Anyways, the claim is that the bag \(X_t\) is the separator that we want.
And indeed, connected components of \(G-X_t\) either live in \(V\setminus V_t\), which we already know has less than half the weight, or in a subtree of one of \(t\)’s children, which also can’t have too much weight.
Lemma. We can find a \(2/3\)-balanced separation \((A,B)\) of order at most \(k+1\).
Proof. We use the previous lemma, form two groups of connected components in a certain way to get the balance property.
Remark. Menger’s theorem (special case of max-flow = min-cut) says that that the minimum size of a separator between two sets is the maximum number of vertex disjoint paths between the two sets. This is very algorithmic, because we can run maxflow to get separators / paths.
Corollary. If you have a vertex subset \(S\) of size \(3k+4\) in a graph with treewidth \(k\) then you can partition \(S\) into two nicely sized sets such that the \(\mu(S_A, S_B)\le k+1\).
Anyways, seems pretty powerful. Now we prove the theorem.
Proof. Assume \(G\) connected and at most \(kn\) edges.
We have a recursive procedure DECOMPOSE for constructing the decomposition.
First, we arbitrarily choose a subset \(\hat{S}\) of \(W\) with \(3k+4\) elements. Applying the corollary from above we know that there should be a partition \(S_A, S_B\) of \(\hat{S}\) such that \(\mu_{G[W]}(S_A, S_b) \le k+1\), i.e., there is a separator of size at most \(k+1\) separarting \(S_A, S_B\) in \(G[W]\). We run maxflow to try and find this separator. If we can’t find it we conclude that the graph actually has large treewidth.
Anyways, assuming we found this separator \(A,B\) with \(|A\cap B|\le k+1\) we then set \(\hat{S} = S\cup (A\cap B)\). This is going to be the root bag of our tree decomposition.
We then recursively call the DECOMPOSE procedure on all connected components that arise by deleting the root bag.
Remark. Not related to tree-width but I finally got around to fixing my image compilation script to only compile images in the file that I’m editting rather than all the images. I should probably still upgrade it to auto compile rather than manual compile. But this is a big step up: before now I was really scared to add images bc it took like 10sec to compile them.
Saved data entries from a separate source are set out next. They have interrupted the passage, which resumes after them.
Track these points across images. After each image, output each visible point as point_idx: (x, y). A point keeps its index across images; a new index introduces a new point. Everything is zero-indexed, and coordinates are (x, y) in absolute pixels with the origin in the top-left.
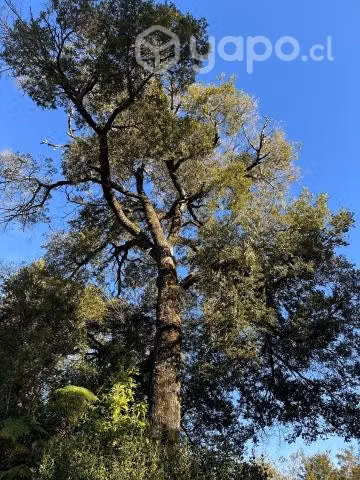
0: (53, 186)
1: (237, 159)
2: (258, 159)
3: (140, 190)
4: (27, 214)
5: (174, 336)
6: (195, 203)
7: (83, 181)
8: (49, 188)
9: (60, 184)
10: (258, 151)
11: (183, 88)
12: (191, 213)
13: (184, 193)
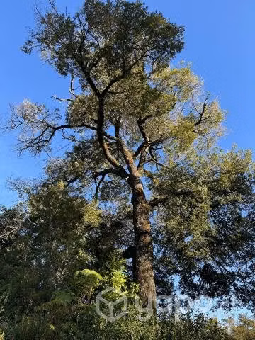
0: (58, 128)
1: (186, 119)
2: (201, 120)
3: (117, 135)
4: (37, 145)
5: (148, 239)
6: (154, 147)
7: (79, 126)
8: (55, 129)
9: (63, 127)
10: (202, 115)
11: (159, 69)
12: (151, 153)
13: (148, 139)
Now it’s back down to like 1sec. As I always like to say “blogging isn’t like ski rental because if someone breaks your legs you probably will end up writing more blog posts not less.”
some random treewidth related problems
Proposition. Trees have pathwidth \(O(\log n)\). And, there exists trees with pathwidth \(\Omega(\log n)\).
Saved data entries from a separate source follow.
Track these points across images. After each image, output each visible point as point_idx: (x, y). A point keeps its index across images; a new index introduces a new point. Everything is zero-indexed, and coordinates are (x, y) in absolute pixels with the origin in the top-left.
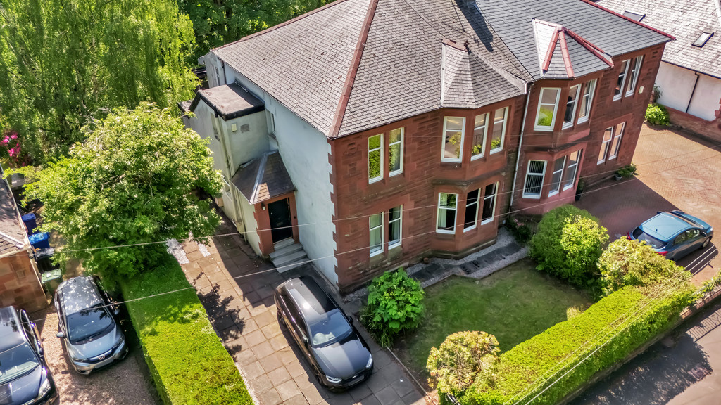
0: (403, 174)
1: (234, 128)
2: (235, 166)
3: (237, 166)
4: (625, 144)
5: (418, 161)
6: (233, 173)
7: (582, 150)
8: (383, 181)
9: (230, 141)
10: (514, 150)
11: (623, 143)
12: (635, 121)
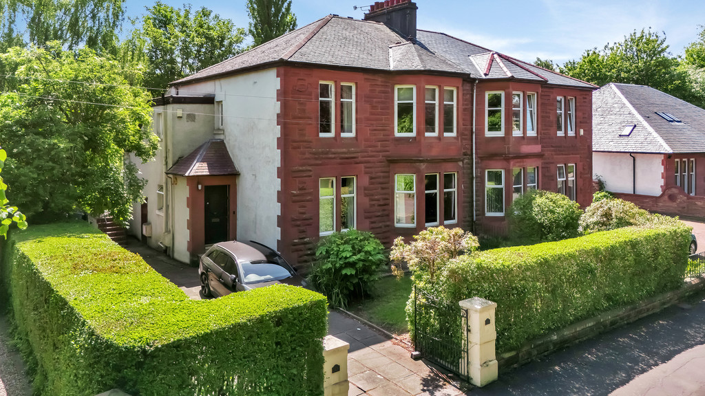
0: (356, 138)
1: (180, 113)
2: (173, 157)
3: (176, 159)
4: (581, 189)
5: (371, 128)
6: (170, 165)
7: (538, 167)
8: (335, 138)
9: (173, 128)
10: (469, 152)
11: (579, 188)
12: (584, 165)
Proof. For the upper bound use a centroid decomposition. Let \(v\) be a centroid and let \(x,y,z\) be its neighbors (might be more or less than \(3\)). Then our path decomp is, \(v\)’s interval spans the whole way, but then we do \(T_x\)’s interval graph, followed by \(T_y\)’s and followed by \(T_z\)’s.
hmm, the book claims that it’s non-obvious that there are trees with pathwidth \(\Omega(\log n)\). But it seems to me that it’s pretty clear that e.g., binary trees have \(\Omega(\log n)\) pathwidth. Not exactly sure how to prove though.